テロリストたちが執務室のドアをこじ開け、侵入してきた。智朗は、静かに構えた。
「――参る!」
智朗は、一瞬の隙をついて、テロリストの一人を斬り倒した。居合の技で、一撃で仕留めたのだ。しかし、多勢に無勢。智朗の体は、次の瞬間、複数の銃弾を浴びた。
「智朗!」
ネコマタは叫んだ。しかし、智朗の体は、ゆっくりと床に倒れていく。
「……ネコマタ……あとは、頼んだぞ……」
智朗は、最後の力を振り絞り、ネコマタにそう告げた。ネコマタは、智朗の言葉に、激しい怒りを覚えた。
「許さない……絶対に許さない!」
ネコマタは、本来の姿を現した。漆黒の巨大な化け猫の姿に、テロリストたちは恐怖で固まった。ネコマタは、鋭い爪と牙で、テロリストたちを次々と引き裂いていった。
「うわああああああああああああああ!」
テロリストたちの悲鳴が、首相官邸に響き渡る。ネコマタは、銃弾を浴びながらも、全てのテロリストを殲滅した。

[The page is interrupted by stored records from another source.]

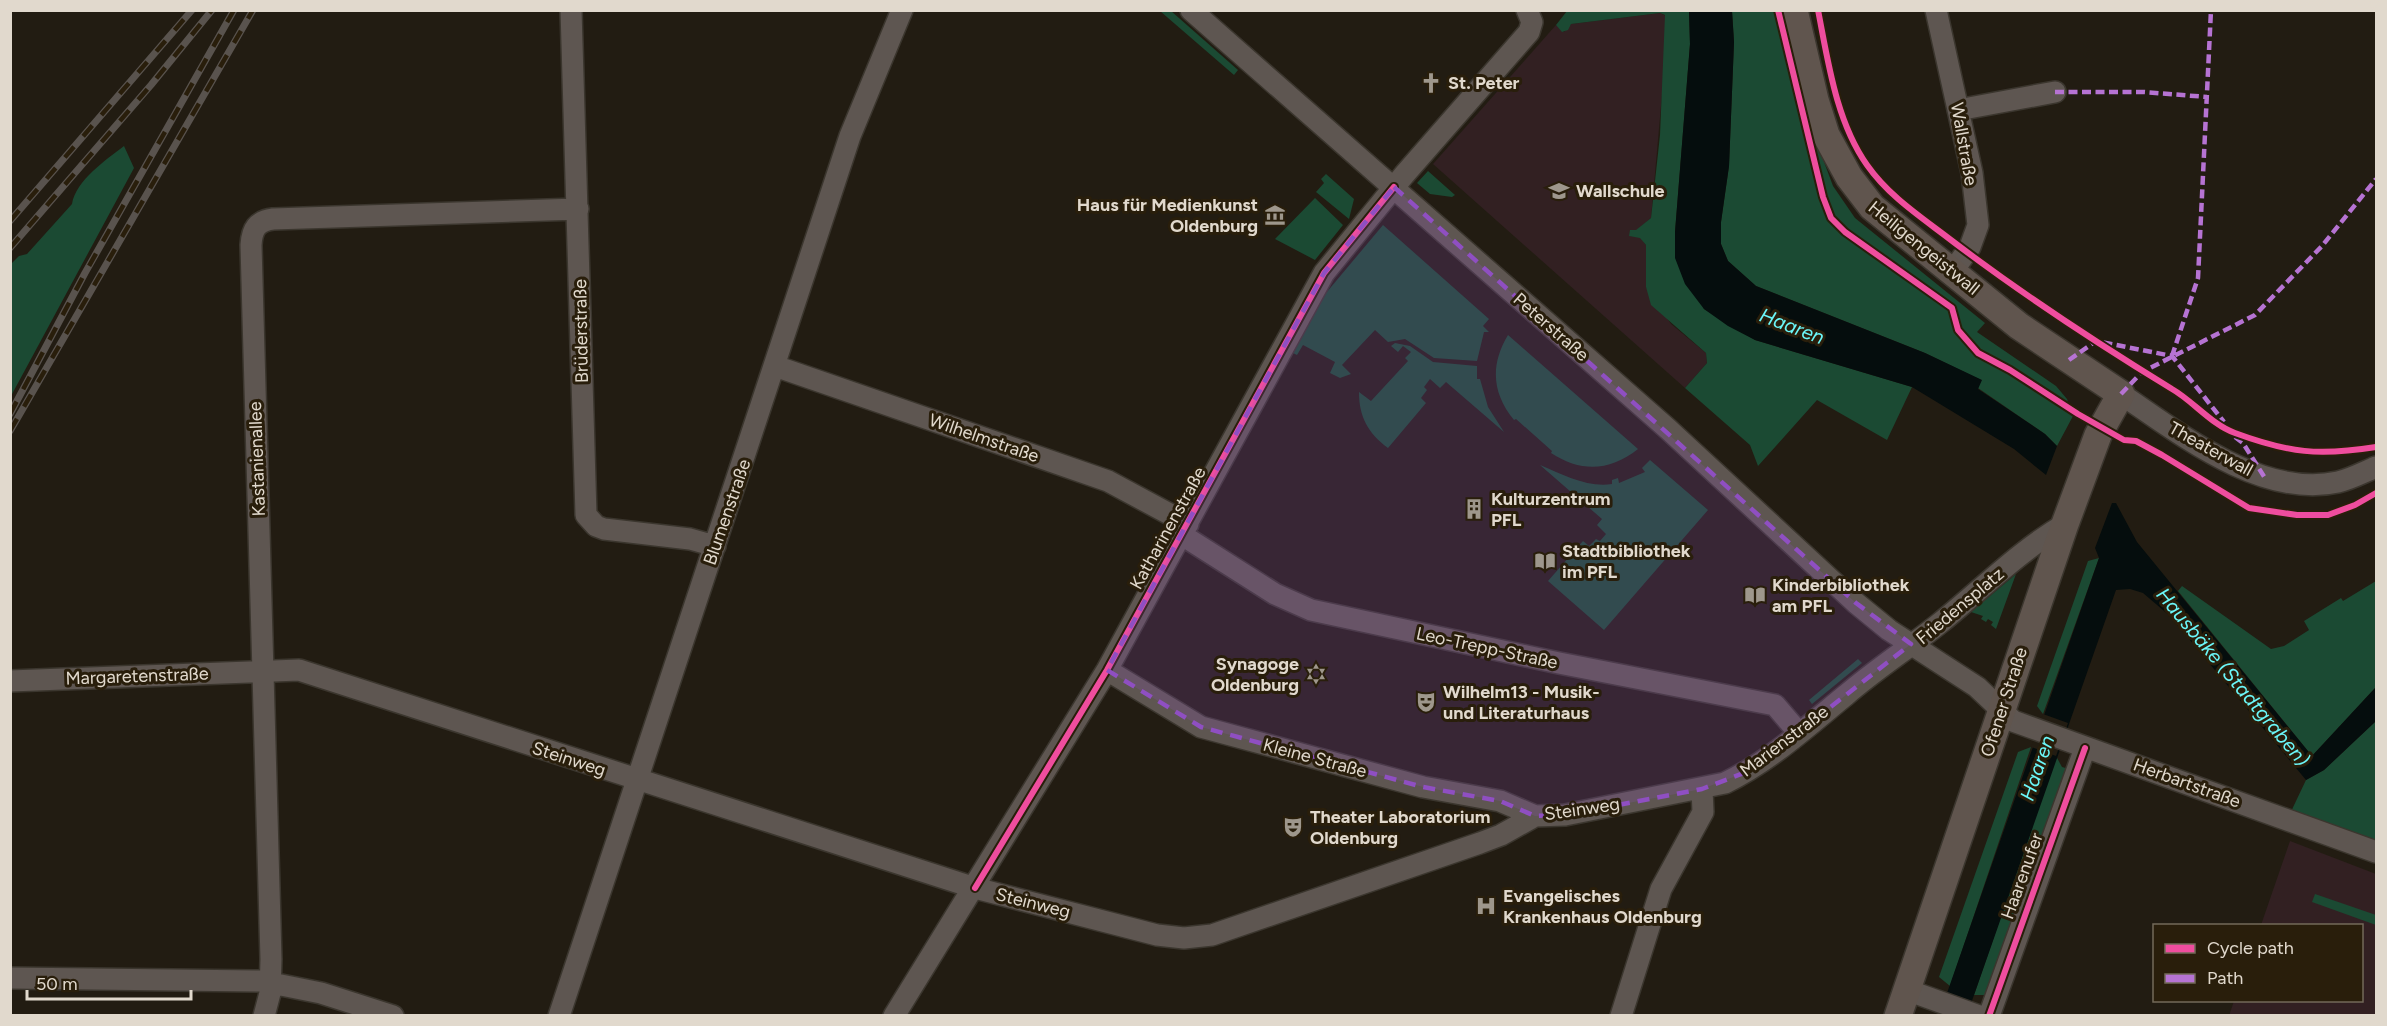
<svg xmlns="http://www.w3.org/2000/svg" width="2387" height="1026" font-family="Figtree,sans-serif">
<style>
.education{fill:#322022}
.green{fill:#1b4a33}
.water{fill:#050d0d}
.pier{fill:#221c12}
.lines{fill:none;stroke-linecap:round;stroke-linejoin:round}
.minor-casing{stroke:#3b362e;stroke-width:24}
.major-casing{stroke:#3b362e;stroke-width:30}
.minor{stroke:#5e5651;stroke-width:21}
.major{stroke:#60554e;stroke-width:27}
.rail-casing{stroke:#59534e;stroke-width:7}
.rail{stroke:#291e0b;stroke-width:4.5;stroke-dasharray:14;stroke-linecap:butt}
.quiet{stroke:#b673d3;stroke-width:4.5;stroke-dasharray:9 4.5;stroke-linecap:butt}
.cycleway-casing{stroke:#291e0b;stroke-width:10}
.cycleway{stroke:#ef4d9e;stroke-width:6}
.marked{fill:#8f4fc2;fill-opacity:0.2;stroke:#8f4fc2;stroke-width:4.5;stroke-dasharray:12 8;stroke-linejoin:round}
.labels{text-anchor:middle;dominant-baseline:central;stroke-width:6;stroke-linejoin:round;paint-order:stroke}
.poi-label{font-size:18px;font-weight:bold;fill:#e1d9cd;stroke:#291e0b;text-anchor:start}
.street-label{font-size:18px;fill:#e1d9cd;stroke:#291e0b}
.water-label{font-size:20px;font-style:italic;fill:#6bf7f9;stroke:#291e0b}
</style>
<rect width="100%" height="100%" fill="#221c12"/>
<path class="education" d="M1660,13L1666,16L1665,61L1651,218L1630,236L1640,237L1646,245V287L1671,324L1706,353L1707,363L1685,388L1433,164L1556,25L1564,32L1571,24Z
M2290,841L2376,874V1015L2229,1016L2234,1001L2362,1000V926L2261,925Z"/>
<path class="green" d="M1160,11H1171L1238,70L1234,75Z
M1567,11H1689L1690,44L1675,232L1704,309L1755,340L1912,387L1887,440L1817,400L1758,466L1750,445L1685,388L1707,363L1706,353L1651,305L1646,287V245L1640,238L1629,236L1630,230H1636L1651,218L1660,135L1665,15L1660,13L1571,24L1568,30L1562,32L1556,25Z
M1732,11H1774L1800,118L1807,116L1833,186L1855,218L1985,323L1977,332L2056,386L2067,399L2073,416L2057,446L2045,434L1978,388L1981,380L1925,353L1756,286L1728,261L1721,244V222L1729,166L1734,42Z
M124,146L134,168L11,396V264L19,256L27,254L72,204C76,180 106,160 124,146Z
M1428,171L1455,195L1452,197L1430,194L1417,183Z
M1326,174L1354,199L1349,219L1316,192L1324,183L1321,179Z
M1315,198L1343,225L1315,260L1275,239Z
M1383,225L1489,319L1483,326L1489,332H1484L1477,361L1434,358L1405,339L1388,342L1375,330L1342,365L1351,374L1340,378L1330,373L1335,362L1303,345L1297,355L1293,353L1326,293Z
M1508,335L1638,449C1610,471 1582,473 1551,453L1552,451L1516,419L1514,420C1492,393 1490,365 1508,335Z
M1395,343L1410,346L1433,362L1477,366V379H1480L1488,407L1504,432L1446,382L1440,388L1430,379L1424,387L1427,390L1421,398L1426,403L1388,448C1368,433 1359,417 1359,392L1371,401L1408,361L1405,358L1411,352L1403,346L1398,352L1391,346Z
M1650,460L1708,510L1604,630L1548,581L1583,541L1589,546L1596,539L1600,541L1606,534L1597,525L1602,519L1540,465C1563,475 1589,488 1612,484V480L1618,478L1619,483L1645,472L1642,468Z
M2099,558L2043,714L2037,706L2088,561Z
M2016,574L1996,629L1991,625L1993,622L1988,619L1986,622L1981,619L1983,616L1971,612Z
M2376,581V687L2312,756L2178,591L2182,586L2271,649L2284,646L2309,630L2304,621L2341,598L2343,601Z
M1858,659L1862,663L1812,704L1809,700Z
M2376,721V852L2287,820L2306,780L2324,770Z
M2031,747L1950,986L1939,977L2018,752Z
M2056,756L2062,767L2069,769L1989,995H1974Z
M2315,894L2376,915V925L2312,902Z"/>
<path class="water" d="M1689,11H1732L1734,42L1729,166L1721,222V244L1728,261L1756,286L1925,353L1982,380L1978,389L2045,434L2057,446L2046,475L2014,449L1912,387L1755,340L1728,326L1704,309L1685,284L1675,258V232L1690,44Z
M2112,503H2116L2137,542L2312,756L2376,687V721L2324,770L2306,780L2170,616L2143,593L2130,589L2116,590L1967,1015L1939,1016L2099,558L2095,548Z"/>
<path class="pier" d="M2043,714L2068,723L2056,756L2031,747Z"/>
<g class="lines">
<g class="minor-casing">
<path id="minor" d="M571,10L586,515L596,526L604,529L690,539L715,546
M1191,10L1668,429L1856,603L1889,630L1977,687L2013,721L2376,852
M1936,10L1972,173L1978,225L1970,247L1952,272
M1958,110L2055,92
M775,366L1108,481L1188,524
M2121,394C2180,434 2262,499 2338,482C2351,479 2364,472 2376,467
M1182,535L1275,594L1311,610L1559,663L1775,705L1799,733
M1107,670L1201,727L1423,787L1500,801L1535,816
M10,681L299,670L975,888L1157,935L1184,938L1212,935L1480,843L1501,835L1535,816L1565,815L1725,783C1770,761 1808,726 1846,695C1876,669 1909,648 1940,623C1981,590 2019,551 2065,524
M10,978L261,981L321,993L393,1016
M1907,990L1979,1016
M264,1016L270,993L271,959L251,245C252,229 257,221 273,219L578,209
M559,1016L850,136L902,10
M894,1016L1107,670L1324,273L1404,175L1529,32L1532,22L1527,10
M1621,1016L1661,889L1703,812L1702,789
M1989,1016L2085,748"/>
</g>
<g class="major-casing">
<path id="major" d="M1794,10L1815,100L1826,135L1849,177L1872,207L2019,326L2121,394L2098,435L2065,524L1898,1016"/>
</g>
<use href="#minor" class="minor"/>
<use href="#major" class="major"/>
<g class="rail-casing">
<path id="rail" d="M10,221L192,10
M10,248L151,85L212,10
M10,414L85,273L234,10
M10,431L253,10"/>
</g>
<use href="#rail" class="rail"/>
<path class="quiet" d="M2055,92H2144L2207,97
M2172,356L2198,278L2211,10
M2069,360L2096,341L2172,356L2224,422
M2121,394L2142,372L2255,315L2322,246L2376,179
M2235,437L2243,443L2265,478"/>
<g class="cycleway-casing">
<path id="cycleway" d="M1778,10L1823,197L1831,218L1845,232L1952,308L1958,330L1978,353L2010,370L2078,414L2124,440L2136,441L2162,455L2249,508L2297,515H2328L2355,505L2376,493
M1818,10C1828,61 1836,121 1867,165C1888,195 1918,215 1947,237C2019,292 2095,342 2172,389C2193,401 2212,425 2235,433C2289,453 2319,456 2376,447
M975,888L1107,670L1324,273L1394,187
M1989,1016L2085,748"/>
</g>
<use href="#cycleway" class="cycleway"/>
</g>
<path class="marked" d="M1394,187L1856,603L1911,644L1749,771L1702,789L1565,815L1535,816L1500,801L1423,787L1201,727L1107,670L1324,273Z"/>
<defs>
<g id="church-bare" transform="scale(1.62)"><path d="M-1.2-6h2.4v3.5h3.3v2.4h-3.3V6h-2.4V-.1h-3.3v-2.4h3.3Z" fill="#9e978c" stroke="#291e0b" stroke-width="2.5" paint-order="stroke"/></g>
<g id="school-bare" transform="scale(1.62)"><path d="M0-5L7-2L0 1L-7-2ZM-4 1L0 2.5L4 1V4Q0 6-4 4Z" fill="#9e978c" stroke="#291e0b" stroke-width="2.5" paint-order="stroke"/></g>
<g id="museum-bare" transform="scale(1.62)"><path d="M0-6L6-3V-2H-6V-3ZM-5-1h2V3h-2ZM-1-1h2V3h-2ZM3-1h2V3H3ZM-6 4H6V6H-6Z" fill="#9e978c" stroke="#291e0b" stroke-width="2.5" paint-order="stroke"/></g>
<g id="building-bare" transform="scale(1.62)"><path d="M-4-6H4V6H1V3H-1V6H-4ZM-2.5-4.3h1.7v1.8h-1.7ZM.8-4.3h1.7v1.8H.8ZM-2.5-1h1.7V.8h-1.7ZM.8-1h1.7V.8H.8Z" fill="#9e978c" stroke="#291e0b" stroke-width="2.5" paint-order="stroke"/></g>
<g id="library-bare" transform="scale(1.62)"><path d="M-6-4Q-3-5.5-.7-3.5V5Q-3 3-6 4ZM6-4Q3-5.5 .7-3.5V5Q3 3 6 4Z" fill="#9e978c" stroke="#291e0b" stroke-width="2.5" paint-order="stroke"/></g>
<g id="synagogue-bare" transform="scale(1.62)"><path d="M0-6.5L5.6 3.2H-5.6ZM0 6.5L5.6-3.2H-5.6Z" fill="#9e978c" stroke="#291e0b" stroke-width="2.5" paint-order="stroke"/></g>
<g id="theatre-bare" transform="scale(1.62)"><path d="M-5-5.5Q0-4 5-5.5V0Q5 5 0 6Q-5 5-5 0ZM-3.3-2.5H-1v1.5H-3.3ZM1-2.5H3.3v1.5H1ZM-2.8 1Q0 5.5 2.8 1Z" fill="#9e978c" stroke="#291e0b" stroke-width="2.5" paint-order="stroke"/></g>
<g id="hospital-bare" transform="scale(1.62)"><path d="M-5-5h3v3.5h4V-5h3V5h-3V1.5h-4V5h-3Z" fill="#9e978c" stroke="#291e0b" stroke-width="2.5" paint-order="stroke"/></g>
</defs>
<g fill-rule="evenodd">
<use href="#church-bare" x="1431" y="83"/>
<use href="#school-bare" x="1559" y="191"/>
<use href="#museum-bare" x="1275" y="215"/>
<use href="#building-bare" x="1474" y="509"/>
<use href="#library-bare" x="1545" y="561"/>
<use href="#library-bare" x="1755" y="595"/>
<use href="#synagogue-bare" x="1316" y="674"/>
<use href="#theatre-bare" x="1426" y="702"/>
<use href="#theatre-bare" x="1293" y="827"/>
<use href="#hospital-bare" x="1486" y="906"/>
</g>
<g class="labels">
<g class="poi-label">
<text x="1448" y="83">St. Peter</text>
<text x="1576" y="191">Wallschule</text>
<text x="1258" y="205" text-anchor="end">Haus für Medienkunst<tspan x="1258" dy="21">Oldenburg</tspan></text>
<text x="1491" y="499">Kulturzentrum<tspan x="1491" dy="21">PFL</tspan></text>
<text x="1562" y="551">Stadtbibliothek<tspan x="1562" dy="21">im PFL</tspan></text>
<text x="1772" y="585">Kinderbibliothek<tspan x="1772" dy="21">am PFL</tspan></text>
<text x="1299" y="664" text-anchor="end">Synagoge<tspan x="1299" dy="21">Oldenburg</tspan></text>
<text x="1443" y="692">Wilhelm13 - Musik-<tspan x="1443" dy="21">und Literaturhaus</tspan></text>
<text x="1310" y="817">Theater Laboratorium<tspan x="1310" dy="21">Oldenburg</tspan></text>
<text x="1503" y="896">Evangelisches<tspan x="1503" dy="21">Krankenhaus Oldenburg</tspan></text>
</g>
<g class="street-label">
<text transform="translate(1964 144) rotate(80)">Wallstraße</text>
<text transform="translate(1924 248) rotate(39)">Heiligengeistwall</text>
<text transform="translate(1551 327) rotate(41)">Peterstraße</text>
<text transform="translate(581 331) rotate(-91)">Brüderstraße</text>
<text transform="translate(984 438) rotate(19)">Wilhelmstraße</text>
<text transform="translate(2211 449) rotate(29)">Theaterwall</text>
<text transform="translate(257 459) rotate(-92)">Kastanienallee</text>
<text transform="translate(727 512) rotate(-71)">Blumenstraße</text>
<text transform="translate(1168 528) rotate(-61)">Katharinenstraße</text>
<text transform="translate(1960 606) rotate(-40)">Friedensplatz</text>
<text transform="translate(1487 648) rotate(12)">Leo-Trepp-Straße</text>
<text transform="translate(137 676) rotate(-2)">Margaretenstraße</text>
<text transform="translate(2004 702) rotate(-72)">Ofener Straße</text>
<text transform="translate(1784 741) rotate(-37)">Marienstraße</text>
<text transform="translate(1315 758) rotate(15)">Kleine Straße</text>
<text transform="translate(569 759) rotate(18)">Steinweg</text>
<text transform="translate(2187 783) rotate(20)">Herbartstraße</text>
<text transform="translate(1582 809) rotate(-8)">Steinweg</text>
<text transform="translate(2022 876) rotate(-70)">Haarenufer</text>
<text transform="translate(1033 903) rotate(14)">Steinweg</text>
</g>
<g class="water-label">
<text transform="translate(1792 326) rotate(21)">Haaren</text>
<text transform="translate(2233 677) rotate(50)">Hausbäke (Stadtgraben)</text>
<text transform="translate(2037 768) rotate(-71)">Haaren</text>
</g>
</g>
<rect width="2387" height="1026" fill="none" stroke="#e1d9cd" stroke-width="24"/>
<rect x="2153" y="924" width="210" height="78" fill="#291e0b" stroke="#736959" stroke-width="1.5"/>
<rect x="2165" y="944" width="30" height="9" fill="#ef4d9e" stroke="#736959" stroke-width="1.5"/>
<text x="2207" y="954" font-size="18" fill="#e1d9cd">Cycle path</text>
<rect x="2165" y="974" width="30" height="9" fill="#b673d3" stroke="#736959" stroke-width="1.5"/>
<text x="2207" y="984" font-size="18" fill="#e1d9cd">Path</text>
<path d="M27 990v9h164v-9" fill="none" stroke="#e1d9cd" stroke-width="3"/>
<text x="36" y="990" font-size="18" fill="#e1d9cd" stroke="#291e0b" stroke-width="4.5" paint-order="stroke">50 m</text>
</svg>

そして、ネコマタは、智朗のそばに寄り添い、猫の姿に戻った。智朗の体は冷たくなっていた。ネコマタもまた、力尽き、智朗と重なり合うようにして、息絶えた。
翌朝、警察官が駆けつけた。そこには、日本刀を握った元首相と、一匹の猫が、十人近いテロリストたちと共に、息絶えていた。
「な、なんだ、これは……」
現場検証に当たった警察官たちは、誰もが言葉を失った。テロリストたちの遺体には、まるで猛獣に襲われたかのような傷跡が残されていた。だが、首相のそばに死んでいるのは、ただの飼い猫。
「……不可解な事件だ」
誰もが首を傾げた。しかし、その理由を知る者は、もう誰もいなかった。